The state Assembly health committee seems to be in an awful hurry to force municipalities in New Jersey to fluoridate their public water supplies.
A bill to require the fluoridation of water was introduced on Feb. 5 and unanimously approved by the committee less than two business days later on Monday afternoon.
Did we miss something? Is there a tooth decay epidemic sweeping across New Jersey?
More than a couple of days of hearing and discussing the issues involved is required for a proper vetting of this proposal, which was last seriously considered in 2005.
Did the committee members know about how the state’s Department of Environmental Protection’s Clean Water Council said fluoride is corrosive and would have a “tremendous financial impact” on both drinking water and sewer pipes?
Did they read about how fluoride is considered toxic and too much fluoride can discolor teeth, cause a crippling bone disease, and even possibly cause cancer in some adults?
Under the bill, the state would set up the standards and enforce the regulations. Whoever does so should first read a 2006 National Academy of Sciences’ report that said “EPA’s drinking water standard for fluoride does not protect against adverse health effects.”
Environmental groups — including the Sierra Club chapter in New Jersey and the New Jersey Environmental Federation, a chapter of Clean Water Action — oppose the measure (A-3709). Jeff Tittel of the Sierra Club said the concern is that, if this bill becomes law, industrial grade fluoride will be used — not the pharmaceutical type used in toothpaste. The industrial fluoride can contain toxics such as mercury, arsenic and lead.
“We should be taking toxics out of the water, not adding them to it,” Tittel said.
Those who support the bill say adding fluoride to the water will help prevent tooth decay in children, especially in poorer families who don’t receive proper dental care.
Perhaps they would have second thoughts if they heard the costs involved, which we’re sure the Assembly’s appropriations committee will consider when it discusses the bill next.

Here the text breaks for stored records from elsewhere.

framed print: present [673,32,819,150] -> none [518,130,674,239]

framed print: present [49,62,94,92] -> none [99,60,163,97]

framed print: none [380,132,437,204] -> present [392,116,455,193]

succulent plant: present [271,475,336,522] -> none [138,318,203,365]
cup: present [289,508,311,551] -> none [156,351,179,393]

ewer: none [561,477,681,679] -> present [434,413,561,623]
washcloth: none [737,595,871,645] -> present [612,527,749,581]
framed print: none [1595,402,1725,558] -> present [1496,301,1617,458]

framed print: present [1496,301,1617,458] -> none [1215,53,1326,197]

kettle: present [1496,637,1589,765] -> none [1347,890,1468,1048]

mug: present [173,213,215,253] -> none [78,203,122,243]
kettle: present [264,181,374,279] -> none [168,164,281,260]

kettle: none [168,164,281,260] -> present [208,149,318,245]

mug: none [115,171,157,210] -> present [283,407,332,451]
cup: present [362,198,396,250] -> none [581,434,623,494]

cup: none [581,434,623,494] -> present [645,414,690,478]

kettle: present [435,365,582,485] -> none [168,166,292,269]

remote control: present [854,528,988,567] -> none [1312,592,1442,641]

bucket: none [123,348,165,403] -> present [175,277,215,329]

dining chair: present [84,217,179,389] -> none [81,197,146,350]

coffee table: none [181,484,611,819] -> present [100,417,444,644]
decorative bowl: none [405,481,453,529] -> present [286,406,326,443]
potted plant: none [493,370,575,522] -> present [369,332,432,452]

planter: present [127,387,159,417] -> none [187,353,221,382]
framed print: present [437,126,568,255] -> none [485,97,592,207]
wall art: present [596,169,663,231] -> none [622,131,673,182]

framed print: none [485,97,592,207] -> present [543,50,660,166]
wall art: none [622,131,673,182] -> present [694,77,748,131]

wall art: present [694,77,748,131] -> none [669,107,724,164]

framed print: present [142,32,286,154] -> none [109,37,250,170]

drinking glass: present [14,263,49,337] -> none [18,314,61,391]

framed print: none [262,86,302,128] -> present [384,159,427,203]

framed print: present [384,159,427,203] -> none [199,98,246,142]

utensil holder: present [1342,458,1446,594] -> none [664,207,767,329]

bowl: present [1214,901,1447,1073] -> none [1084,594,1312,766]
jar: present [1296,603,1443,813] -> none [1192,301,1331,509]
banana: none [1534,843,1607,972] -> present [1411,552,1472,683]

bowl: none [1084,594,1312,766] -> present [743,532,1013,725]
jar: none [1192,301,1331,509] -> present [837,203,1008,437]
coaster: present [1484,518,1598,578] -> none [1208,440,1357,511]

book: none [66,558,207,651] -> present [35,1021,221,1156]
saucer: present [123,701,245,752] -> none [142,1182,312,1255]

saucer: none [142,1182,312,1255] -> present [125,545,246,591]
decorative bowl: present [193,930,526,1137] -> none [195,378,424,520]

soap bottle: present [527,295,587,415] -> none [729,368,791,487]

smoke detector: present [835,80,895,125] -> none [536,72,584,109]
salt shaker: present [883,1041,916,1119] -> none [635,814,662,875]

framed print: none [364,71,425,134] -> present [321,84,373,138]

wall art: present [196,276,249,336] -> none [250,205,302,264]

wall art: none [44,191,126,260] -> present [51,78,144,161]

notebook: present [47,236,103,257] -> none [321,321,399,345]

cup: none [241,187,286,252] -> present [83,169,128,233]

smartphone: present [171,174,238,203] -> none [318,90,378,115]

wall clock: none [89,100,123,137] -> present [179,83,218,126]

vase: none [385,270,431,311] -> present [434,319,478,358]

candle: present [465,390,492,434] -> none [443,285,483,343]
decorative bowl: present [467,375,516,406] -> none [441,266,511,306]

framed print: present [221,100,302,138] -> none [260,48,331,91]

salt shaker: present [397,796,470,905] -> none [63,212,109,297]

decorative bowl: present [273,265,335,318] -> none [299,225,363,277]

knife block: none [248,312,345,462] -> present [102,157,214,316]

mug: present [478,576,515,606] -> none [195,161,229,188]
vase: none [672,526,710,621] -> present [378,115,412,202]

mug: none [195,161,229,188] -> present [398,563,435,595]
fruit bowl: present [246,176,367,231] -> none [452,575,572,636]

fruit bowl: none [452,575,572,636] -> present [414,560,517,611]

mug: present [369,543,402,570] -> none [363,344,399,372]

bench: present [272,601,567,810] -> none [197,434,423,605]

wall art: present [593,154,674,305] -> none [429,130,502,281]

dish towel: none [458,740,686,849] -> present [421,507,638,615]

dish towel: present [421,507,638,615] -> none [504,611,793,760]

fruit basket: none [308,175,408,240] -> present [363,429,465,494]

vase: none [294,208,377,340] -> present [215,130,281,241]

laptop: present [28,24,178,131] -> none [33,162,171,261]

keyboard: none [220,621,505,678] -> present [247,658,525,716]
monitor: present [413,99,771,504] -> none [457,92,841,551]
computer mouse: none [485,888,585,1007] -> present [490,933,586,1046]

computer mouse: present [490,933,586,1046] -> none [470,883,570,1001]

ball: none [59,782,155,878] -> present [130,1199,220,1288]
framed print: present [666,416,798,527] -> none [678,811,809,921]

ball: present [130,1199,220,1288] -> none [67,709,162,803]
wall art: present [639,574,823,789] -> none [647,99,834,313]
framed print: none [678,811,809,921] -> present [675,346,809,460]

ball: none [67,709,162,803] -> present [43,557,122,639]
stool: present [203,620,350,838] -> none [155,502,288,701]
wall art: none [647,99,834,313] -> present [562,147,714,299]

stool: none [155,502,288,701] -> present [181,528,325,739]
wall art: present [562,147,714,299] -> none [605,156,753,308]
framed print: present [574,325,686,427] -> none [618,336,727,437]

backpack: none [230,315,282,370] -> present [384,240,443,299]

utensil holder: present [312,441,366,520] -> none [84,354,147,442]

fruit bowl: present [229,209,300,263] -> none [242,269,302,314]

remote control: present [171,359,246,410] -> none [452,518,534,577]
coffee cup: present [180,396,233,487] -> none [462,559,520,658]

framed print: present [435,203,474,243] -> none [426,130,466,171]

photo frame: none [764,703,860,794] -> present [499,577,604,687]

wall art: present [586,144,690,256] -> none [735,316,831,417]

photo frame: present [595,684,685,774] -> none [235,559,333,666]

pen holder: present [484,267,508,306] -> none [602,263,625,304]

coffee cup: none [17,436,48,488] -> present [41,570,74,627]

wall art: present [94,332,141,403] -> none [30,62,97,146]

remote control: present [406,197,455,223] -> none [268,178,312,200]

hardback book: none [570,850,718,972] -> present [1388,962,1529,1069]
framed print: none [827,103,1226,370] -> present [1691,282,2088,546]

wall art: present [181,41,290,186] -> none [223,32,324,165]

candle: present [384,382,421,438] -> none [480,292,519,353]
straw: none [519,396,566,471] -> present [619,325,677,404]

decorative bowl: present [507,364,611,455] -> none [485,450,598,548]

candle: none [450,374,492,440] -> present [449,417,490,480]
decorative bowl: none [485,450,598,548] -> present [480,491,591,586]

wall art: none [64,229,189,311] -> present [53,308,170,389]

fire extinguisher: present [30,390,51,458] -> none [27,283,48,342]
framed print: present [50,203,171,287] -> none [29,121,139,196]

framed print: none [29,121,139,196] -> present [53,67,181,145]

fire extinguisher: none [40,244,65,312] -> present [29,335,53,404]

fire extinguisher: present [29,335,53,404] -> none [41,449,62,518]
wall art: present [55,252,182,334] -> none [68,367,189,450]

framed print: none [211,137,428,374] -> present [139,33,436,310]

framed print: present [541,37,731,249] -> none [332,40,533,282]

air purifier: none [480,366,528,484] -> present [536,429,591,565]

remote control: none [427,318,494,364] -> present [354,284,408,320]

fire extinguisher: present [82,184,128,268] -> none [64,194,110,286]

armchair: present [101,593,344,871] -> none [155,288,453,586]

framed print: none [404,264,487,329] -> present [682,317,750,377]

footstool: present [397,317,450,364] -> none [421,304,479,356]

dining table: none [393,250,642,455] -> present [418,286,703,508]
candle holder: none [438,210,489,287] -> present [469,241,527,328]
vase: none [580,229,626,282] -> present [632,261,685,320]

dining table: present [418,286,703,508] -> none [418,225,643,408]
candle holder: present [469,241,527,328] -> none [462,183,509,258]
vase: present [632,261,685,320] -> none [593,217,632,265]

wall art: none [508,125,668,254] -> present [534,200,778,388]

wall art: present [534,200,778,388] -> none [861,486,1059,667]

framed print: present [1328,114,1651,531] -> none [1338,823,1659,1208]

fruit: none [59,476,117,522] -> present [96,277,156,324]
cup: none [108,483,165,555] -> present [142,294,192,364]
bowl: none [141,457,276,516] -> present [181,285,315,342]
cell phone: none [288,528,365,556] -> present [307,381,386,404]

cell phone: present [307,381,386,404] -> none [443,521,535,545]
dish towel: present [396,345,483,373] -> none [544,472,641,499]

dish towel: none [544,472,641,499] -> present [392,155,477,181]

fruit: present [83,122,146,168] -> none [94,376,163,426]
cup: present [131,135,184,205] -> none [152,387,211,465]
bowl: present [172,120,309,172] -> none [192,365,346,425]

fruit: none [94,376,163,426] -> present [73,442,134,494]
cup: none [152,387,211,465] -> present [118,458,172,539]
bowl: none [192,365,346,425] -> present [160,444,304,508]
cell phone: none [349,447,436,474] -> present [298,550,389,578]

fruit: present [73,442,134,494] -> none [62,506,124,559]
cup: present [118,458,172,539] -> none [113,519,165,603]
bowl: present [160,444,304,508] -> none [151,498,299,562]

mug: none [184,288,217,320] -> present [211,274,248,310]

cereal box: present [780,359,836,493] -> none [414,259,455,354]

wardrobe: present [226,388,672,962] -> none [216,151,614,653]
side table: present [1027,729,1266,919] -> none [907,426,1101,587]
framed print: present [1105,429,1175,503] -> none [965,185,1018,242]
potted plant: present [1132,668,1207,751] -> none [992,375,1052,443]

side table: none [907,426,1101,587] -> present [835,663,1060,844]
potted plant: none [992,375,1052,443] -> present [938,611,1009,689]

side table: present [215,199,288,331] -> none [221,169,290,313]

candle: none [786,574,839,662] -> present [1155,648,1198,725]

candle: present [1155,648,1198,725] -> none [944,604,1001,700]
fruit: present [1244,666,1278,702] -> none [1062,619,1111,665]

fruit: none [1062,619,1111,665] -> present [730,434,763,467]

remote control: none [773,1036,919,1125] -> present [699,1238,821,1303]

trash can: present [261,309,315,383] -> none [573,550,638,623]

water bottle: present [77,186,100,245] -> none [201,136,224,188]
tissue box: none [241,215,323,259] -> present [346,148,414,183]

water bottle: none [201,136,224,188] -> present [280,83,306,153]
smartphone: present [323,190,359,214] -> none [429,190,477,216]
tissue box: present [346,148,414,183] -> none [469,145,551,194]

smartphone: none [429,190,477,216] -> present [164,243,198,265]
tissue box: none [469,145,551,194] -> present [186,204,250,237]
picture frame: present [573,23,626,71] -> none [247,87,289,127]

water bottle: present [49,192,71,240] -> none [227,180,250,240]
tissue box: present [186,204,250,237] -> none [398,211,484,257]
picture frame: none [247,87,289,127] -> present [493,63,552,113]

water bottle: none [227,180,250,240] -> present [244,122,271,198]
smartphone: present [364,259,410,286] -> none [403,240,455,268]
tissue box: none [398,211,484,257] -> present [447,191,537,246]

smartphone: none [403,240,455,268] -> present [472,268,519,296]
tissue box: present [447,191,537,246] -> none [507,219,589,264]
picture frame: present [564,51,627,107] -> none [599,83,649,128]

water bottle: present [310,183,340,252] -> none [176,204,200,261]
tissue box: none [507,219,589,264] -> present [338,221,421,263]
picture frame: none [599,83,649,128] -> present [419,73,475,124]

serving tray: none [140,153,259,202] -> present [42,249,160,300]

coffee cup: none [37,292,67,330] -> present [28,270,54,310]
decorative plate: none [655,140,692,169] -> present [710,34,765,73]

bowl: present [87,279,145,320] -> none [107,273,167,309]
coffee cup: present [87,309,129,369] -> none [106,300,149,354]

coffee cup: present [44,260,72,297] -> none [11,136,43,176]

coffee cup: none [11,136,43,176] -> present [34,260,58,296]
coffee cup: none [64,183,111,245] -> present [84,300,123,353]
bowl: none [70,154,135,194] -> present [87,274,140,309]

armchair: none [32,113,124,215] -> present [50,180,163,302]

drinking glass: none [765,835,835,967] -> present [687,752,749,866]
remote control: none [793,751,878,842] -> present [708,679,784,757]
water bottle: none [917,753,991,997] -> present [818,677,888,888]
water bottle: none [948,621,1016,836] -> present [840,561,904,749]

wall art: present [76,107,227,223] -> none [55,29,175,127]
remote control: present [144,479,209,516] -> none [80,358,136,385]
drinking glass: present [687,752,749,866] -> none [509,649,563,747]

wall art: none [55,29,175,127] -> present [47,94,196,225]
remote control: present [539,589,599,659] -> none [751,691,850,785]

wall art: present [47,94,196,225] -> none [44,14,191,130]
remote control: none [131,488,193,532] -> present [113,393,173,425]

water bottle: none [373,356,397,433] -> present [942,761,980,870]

Vineland and Millville don’t currently add fluoride to their water supplies. John Snidenbach, Vineland’s water utility superintendent, said the city has 13 wells or points of entry and it could cost $500,000 per well to fluoridate the water. That’s $6.5 million for Vineland alone, which would be paid for by taxpayers in the middle of a deep recession, a state budget crisis and a financial collapse when people are losing their homes and jobs. Millville has four points of entry where treating equipment would have to be installed. Multiply that figure to include the state’s hundreds of municipalities and water companies and the costs would be in the billions of dollars statewide.
“I’m against it,” Snidenbach said.
Health concerns and the expense aren’t the only issues that must be discussed and debated. A companion bill isn’t listed in the Senate, but if there were one Sen. Jeff Van Drew, a dentist, said he would oppose it.
He’s worried about the cost. The senator also said he believes in the right of communities and individuals to choose what is best for themselves. That right would be lost if fluoridation is mandated by the state in such a dictatorial way as this.
There is a lot to talk about and debate with this controversial fluoridation bill. Other members of the state Legislature should show better judgment than the Assembly’s health committee did and give this bill a full evaluation before rushing to approve it.